Zo min als het begrip scheppingsordening van veel belang is voor Dresselhuys zijn dat de begrippen nederigheid en dienstbaarheid. "Nederigheid en dienstbaarheid zijn toch niet alleen op vrouwen van toepassing? Het zijn zaken die voor iedereen in de samenleving gelden. Er is een motto van Renate Dorrestein waarbij ik me van harte aansluit: het feminisme is een beweging waarin vrouwen en mannen zowel moedig als zachtmoedig mogen zijn. Dat is het ideaal, moedig en zachtmoedig voor vrouwen én mannen. Nederigheid en dienstbaarheid zijn prachtig, maar niet alleen voor vrouwen. Om nu nog dingen te bereiken moeten zowel vrouwen als mannen veranderen. We hebben de mannen nodig."

Wat betreft abortus en anticonceptie staan feministen en gereformeerden lijnrecht tegenover elkaar. Voor het feminisme vormt het beschikkingsrecht over het eigen lichaam een kernpunt.

In het gereformeerde deel van de samenleving, binnen het lezerspubliek van Wapenveld en in bredere kring daarbuiten, zijn er veel jonge vrouwen die, soms met een goede opleiding op zak, er bewust voor kiezen (tijdelijk) af te zien van een maatschappelijke carrière om al hun tijd en energie te wijden aan man en kinderen. Wat vindt u daarvan?

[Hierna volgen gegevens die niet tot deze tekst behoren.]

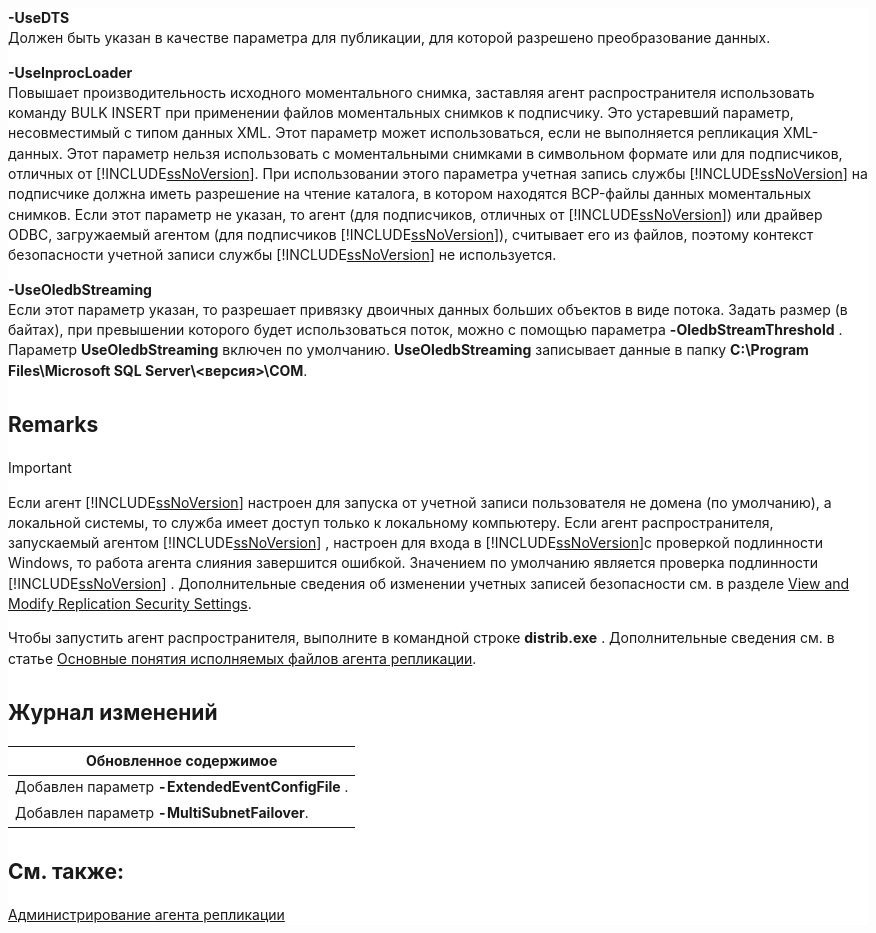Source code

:  **-UseDTS**  
 Должен быть указан в качестве параметра для публикации, для которой разрешено преобразование данных.  
  
 **-UseInprocLoader**  
 Повышает производительность исходного моментального снимка, заставляя агент распространителя использовать команду BULK INSERT при применении файлов моментальных снимков к подписчику. Это устаревший параметр, несовместимый с типом данных XML. Этот параметр может использоваться, если не выполняется репликация XML-данных. Этот параметр нельзя использовать с моментальными снимками в символьном формате или для подписчиков, отличных от [!INCLUDE[ssNoVersion](../../../includes/ssnoversion-md.md)]. При использовании этого параметра учетная запись службы [!INCLUDE[ssNoVersion](../../../includes/ssnoversion-md.md)] на подписчике должна иметь разрешение на чтение каталога, в котором находятся BCP-файлы данных моментальных снимков. Если этот параметр не указан, то агент (для подписчиков, отличных от [!INCLUDE[ssNoVersion](../../../includes/ssnoversion-md.md)]) или драйвер ODBC, загружаемый агентом (для подписчиков [!INCLUDE[ssNoVersion](../../../includes/ssnoversion-md.md)]), считывает его из файлов, поэтому контекст безопасности учетной записи службы [!INCLUDE[ssNoVersion](../../../includes/ssnoversion-md.md)] не используется.  
  
 **-UseOledbStreaming**  
 Если этот параметр указан, то разрешает привязку двоичных данных больших объектов в виде потока. Задать размер (в байтах), при превышении которого будет использоваться поток, можно с помощью параметра **-OledbStreamThreshold** . Параметр **UseOledbStreaming** включен по умолчанию. **UseOledbStreaming** записывает данные в папку **C:\Program Files\Microsoft SQL Server\\<версия\>\COM**.  
  
## <a name="remarks"></a>Remarks  
  
> [!IMPORTANT]  
>  Если агент [!INCLUDE[ssNoVersion](../../../includes/ssnoversion-md.md)] настроен для запуска от учетной записи пользователя не домена (по умолчанию), а локальной системы, то служба имеет доступ только к локальному компьютеру. Если агент распространителя, запускаемый агентом [!INCLUDE[ssNoVersion](../../../includes/ssnoversion-md.md)] , настроен для входа в [!INCLUDE[ssNoVersion](../../../includes/ssnoversion-md.md)]с проверкой подлинности Windows, то работа агента слияния завершится ошибкой. Значением по умолчанию является проверка подлинности [!INCLUDE[ssNoVersion](../../../includes/ssnoversion-md.md)] . Дополнительные сведения об изменении учетных записей безопасности см. в разделе [View and Modify Replication Security Settings](../../../relational-databases/replication/security/view-and-modify-replication-security-settings.md).  
  
 Чтобы запустить агент распространителя, выполните в командной строке **distrib.exe** . Дополнительные сведения см. в статье [Основные понятия исполняемых файлов агента репликации](../../../relational-databases/replication/concepts/replication-agent-executables-concepts.md).  
  
## <a name="change-history"></a>Журнал изменений  
  
|Обновленное содержимое|  
|---------------------|  
|Добавлен параметр **-ExtendedEventConfigFile** .|  
|Добавлен параметр **-MultiSubnetFailover**.|  
  
## <a name="see-also"></a>См. также:  
 [Администрирование агента репликации](../../../relational-databases/replication/agents/replication-agent-administration.md)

"In één woord: zonde. Het is onvoorstelbaar dat al die vrouwen slechts één talent zouden hebben. In de bijbel is toch ook sprake van zoiets als het ontwikkelen van al je gaven en talenten. Dat geldt toch niet alleen voor mannen, maar ook voor vrouwen? In andere groepen met een religieuze achtergrond zie je andere ontwikkelingen. In katholieke vrouwenorganisaties bijvoorbeeld zijn er grote verschillen tussen moeders en dochters. De moeders willen dat hun dochters het anders doen dan dat zij het hebben gedaan, ondanks dat ze zien dat die dochters het dan zwaar zullen krijgen. Ook in de orthodox-protestantste hoek zullen dingen gaan veranderen. Al die meisjes die gaan studeren zullen zich de vrijheid niet meer laten ontnemen. Op de één of andere manier zal die ontwikkeling ook bij jullie doorgaan."

Dresselhuys heeft altijd wat moeite met het beroep op de bijbel en het beroep op het geweten dat in deze kwesties wordt gedaan. Daarmee is een open discussie niet mogelijk. Uiteindelijk is er dan altijd dat laatste argument dat doorslaggevend is, en waarover geen discussie mogelijk is. En dat is jammer, want ook in de protestantse hoek ziet zij ontwikkelingen die van belang kunnen zijn. Dresselhuys ziet de christelijke mannenbeweging, in navolging van de Amerikaanse promise-keepers, als een fenomeen dat aandacht verdient. Er worden massale samenkomsten voor mannen georganiseerd waar mannen opgeroepen worden tot zorg en verantwoordelijkheid jegens hun vrouw en kinderen, en tot de ontwikkeling van traditioneel 'vrouwelijke' eigenschappen. Dit kan interessante ontwikkelingen opleveren. Een belangrijk doel van de vrouwenbeweging, en noodzakelijk voor het bereiken van volledige gelijheid, is immers de verandering van de mannen, zowel wat gedrag als mentaliteit betreft. En de meeste mannen vinden het nu eenmaal niet leuk om te veranderen, zij hebben veel te verliezen aan maatschappelijk status. Het vaderschap is echter iets waarbij veel te winnen is voor mannen. En vaderschap houdt meer in dan op zaterdag bij het voetbal langs de lijn staan.